Closed betterclever closed 7 years ago
@jyothiraditya @dynamitechetan @dravitlochan What do you think about server based implementation and should we go ahead with it?
Models for speech processing would need to be trained and we currently have a lot of open areas to solve. This might be a feature for the future, but not right now.
@mariobehling I think there is some misunderstanding. This issue is not about training speech models at all or making our own speech synthesis engine since it is neither easy nor our goal. It is just that instead of calling Google Speech API , then Susi Chat API, then Watson API slows down the work on a slow network if it is all done on client (raspberry pi for example). It was about moving it to server, so that you send recorded voice to server, Server calls Google Speech API there, gets text output, generate Susi Response , do TTS by calling Watson API there and send back the response (.wav file to be played) sent via Watson API to device. Since server runs on a Cloud Based Environment with High Speed internet and a moderately powerful CPU, there is time saved and it can be utilized by any Susi Client as well.
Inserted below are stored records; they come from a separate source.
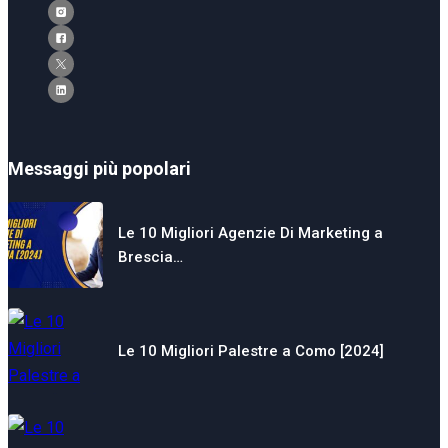
Messaggi più popolari
Le 10 Migliori Agenzie Di Marketing a
Brescia…
Le 10 Migliori Palestre a Como [2024]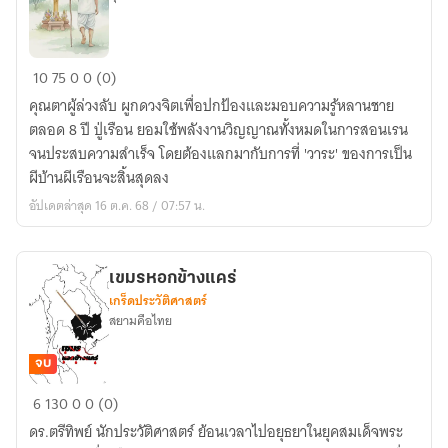
ผี
10
75
0
0 (0)
บ้าน
คุณตาผู้ล่วงลับ ผูกดวงจิตเพื่อปกป้องและมอบความรู้หลานชาย
ผี
ตลอด 8 ปี ปู่เรือน ยอมใช้พลังงานวิญญาณทั้งหมดในการสอนเรน
เรือน
จนประสบความสำเร็จ โดยต้องแลกมากับการที่ 'วาระ' ของการเป็น
ผี
ผีบ้านผีเรือนจะสิ้นสุดลง
ปู่
อัปเดตล่าสุด 16 ต.ค. 68 / 07:57 น.
ผีตา
เขมรหอกข้างแคร่
เกร็ดประวัติศาสตร์
สยามคือไทย
จบ
เขมร
6
130
0
0 (0)
หอก
ดร.ตรีทิพย์ นักประวัติศาสตร์ ย้อนเวลาไปอยุธยาในยุคสมเด็จพระ
ข้าง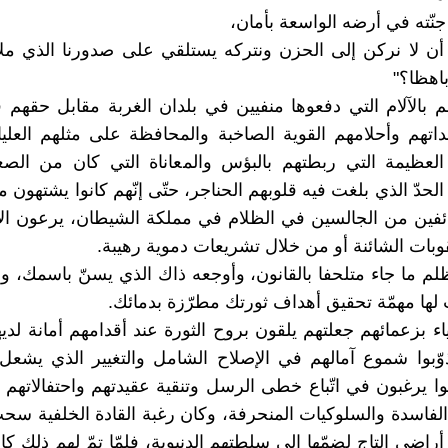
جنّته في أرضه الواسعة بأمان،
أن لا نركن إلى الحزن ونتركه يستلقي على صدورنا الذي ملأن
باهظا؟"
هم بالآلام التي دفعوها منفيين في بلدان الغربة مقابل حقهم ف
قداتهم وأحلامهم القوية الصاخبة والمحافظة على مثلهم العليا
العظيمة التي ربطتهم بالبؤس والمعاناة التي كان من الص
الحدّ الذي بلغت فيه قلوبهم الحناجر، حتّى إنّهم كانوا يشتهون موت
ئفين من الجالسين في الظلام في مملكة الشيطان، يرعون ال
قوبات الشائنة أو من خلال تشريعات دموية رهيبة.
م ما جاء متلحفا بالقانون، وأوجعه ذاك الذي يسنّ باسمك، وم
 لها مهمّة تحقيق أهداف ثورتك مطرّزة بدمائك.
اء بزعمائهم جعلتهم يلقون بروح الثورة عند أقدامهم أمانة لديه
وّبوا شموع آمالهم في الإصلاح الشامل والتغيير الذي يشعل
وا يرغبون في اتّباع خطى الرسل وتنقية عقيدتهم واحتفالاتهم ال
الفاسدة والسلوكيات المنحرفة، وكان رغبة القادة الخلفية س
 أراضي التاج لضمّها إلى سلطتهم الدنيوية، فلمّا تمّ لهم ذلك كا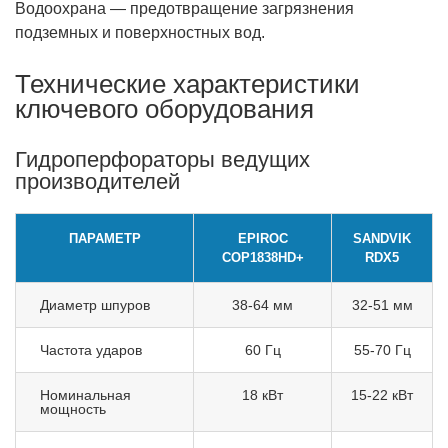
Водоохрана — предотвращение загрязнения
подземных и поверхностных вод.
Технические характеристики
ключевого оборудования
Гидроперфораторы ведущих
производителей
ПАРАМЕТР
EPIROC
SANDVIK
СОР1838HD+
RDX5
Диаметр шпуров
38-64 мм
32-51 мм
Частота ударов
60 Гц
55-70 Гц
Номинальная
18 кВт
15-22 кВт
мощность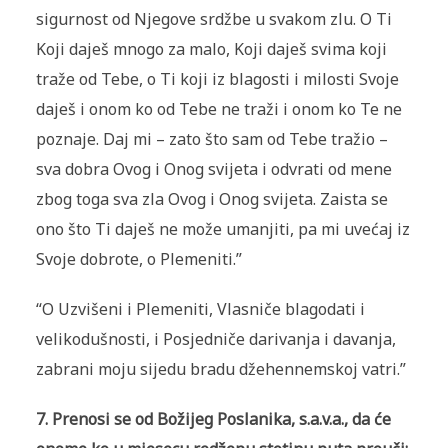
sigurnost od Njegove srdžbe u svakom zlu. O Ti
Koji daješ mnogo za malo, Koji daješ svima koji
traže od Tebe, o Ti koji iz blagosti i milosti Svoje
daješ i onom ko od Tebe ne traži i onom ko Te ne
poznaje. Daj mi – zato što sam od Tebe tražio –
sva dobra Ovog i Onog svijeta i odvrati od mene
zbog toga sva zla Ovog i Onog svijeta. Zaista se
ono što Ti daješ ne može umanjiti, pa mi uvećaj iz
Svoje dobrote, o Plemeniti.”
“O Uzvišeni i Plemeniti, Vlasniče blagodati i
velikodušnosti, i Posjedniče darivanja i davanja,
zabrani moju sijedu bradu džehennemskoj vatri.”
7. Prenosi se od Božijeg Poslanika, s.a.v.a., da će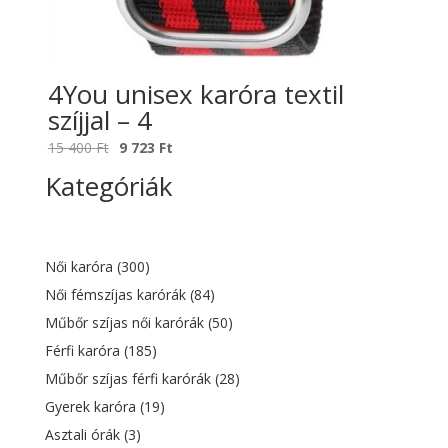
4You unisex karóra textil
szíjjal – 4
Original
Current
15 400
Ft
9 723
Ft
price
price
Kategóriák
was:
is:
15
9
400 Ft.
723 Ft.
Női karóra
(300)
Női fémszíjas karórák
(84)
Műbőr szíjas női karórák
(50)
Férfi karóra
(185)
Műbőr szíjas férfi karórák
(28)
Gyerek karóra
(19)
Asztali órák
(3)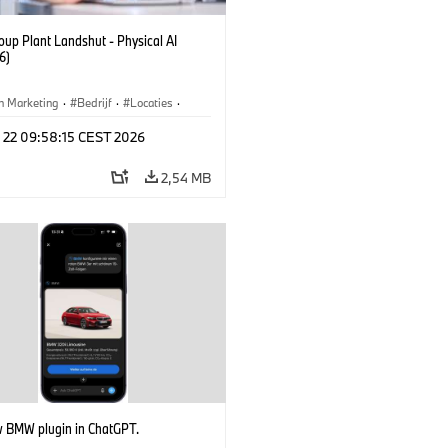
up Plant Landshut - Physical AI
6)
n Marketing
·
Bedrijf
·
Locaties
·
iefabrieken
l 22 09:58:15 CEST 2026
2,54 MB
 BMW plugin in ChatGPT.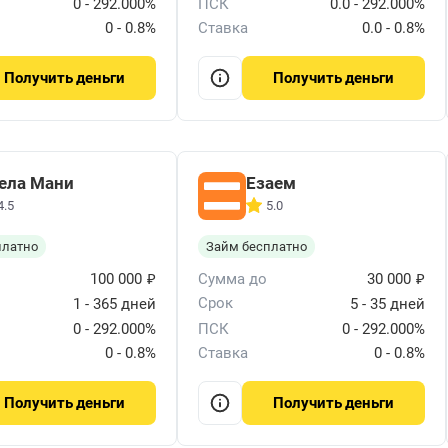
0 - 292.000%
ПСК
0.0 - 292.000%
0 - 0.8%
Ставка
0.0 - 0.8%
деньги
деньги
Получить
Получить
ела Мани
Езаем
4.5
5.0
платно
Займ бесплатно
₽
₽
100 000
Сумма до
30 000
Срок
1 - 365 дней
5 - 35 дней
0 - 292.000%
ПСК
0 - 292.000%
0 - 0.8%
Ставка
0 - 0.8%
деньги
деньги
Получить
Получить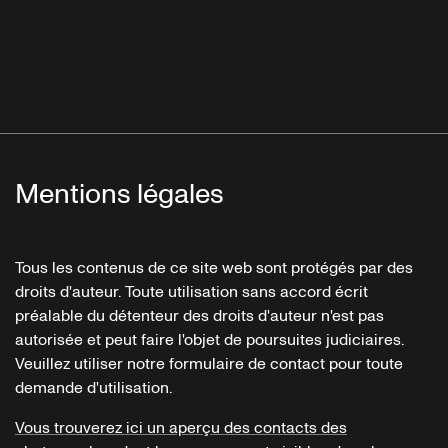
Mentions légales
Tous les contenus de ce site web sont protégés par des
droits d'auteur. Toute utilisation sans accord écrit
préalable du détenteur des droits d'auteur n'est pas
autorisée et peut faire l'objet de poursuites judiciaires.
Veuillez utiliser notre formulaire de contact pour toute
demande d'utilisation.
Vous trouverez ici un aperçu des contacts des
This is doable and I'll soon implement in my custom deployment to test if it helps. Is there any problem with this approach?
ok interesting idea, but if this 'just' about sending the speech to an server for stt, then it does not matter if you send it from the client directly to google/watson etc or to susi_server back-end. This data has to be send anyway, right?
And if you send the audio first to susi_server, then we have the add-on task to send the audio from susi_server then also to google/watson etc. That creates more load. Did I miss the point?
No, you are absolutely right. Actually, connection at my home sometimes takes long time in resolution so when I was performing frequent calls I saw a slowdown since there are multiple requests needed from client side. Thus, I was thinking if it could be improved by shifting everything to server, were not sure if it would help but what I thought that we need to send data once to server and get data back once. Server doesn't face much connectivity issues, and on Google Cloud shell when I tried it was almost instantaneous for both TTS and STT (on a 5-sec voice sample) so no major delays there. But I think it won't be of much help since we would need to manage other issues as well in such a case like proper syncing and re-sending back the audio in case of failure and as you said it should not affect speed much as well (if it would) or it may introduce delays as well. So, I think we should stick to current approach. Closing this therefore.
Currently the app is very slow. It takes considerable time between speech input and output. I dug down to find out cause and observe the same pattern on Alexa. The main cause of slow down is that we need to handle things one by one i.e. first we record the voice, then send it to Google for recognition , after getting hypothesis text, we send it to Susi server and it replies back text, and then we synthesize speech either on device or send it for synthesis to Watson which can cause even more slowdown.
How does Amazon handles that? Amazon Alexa devices send voice recorded to Amazon , to "Alexa Voice Service", the Alexa voice service does all the processing there and sends back a file with speech output , which is then played.
Can we incorporate the same in Susi? Yes, we can shift all the speech processing work to server and follow Alexa like approach. This also helps us to think in a cross language form, i.e. a web client can also record , using web apis for microphone, and then playback the file sent via server. Also, smart mirror project https://magicmirror.builders/ has modules written primarily in Javascript so we get an advantage there too.
It can be done using a servelet on Susi Server dedicated for Speech Processing using other APIs.
@mariobehling @Orbiter what are your views on this?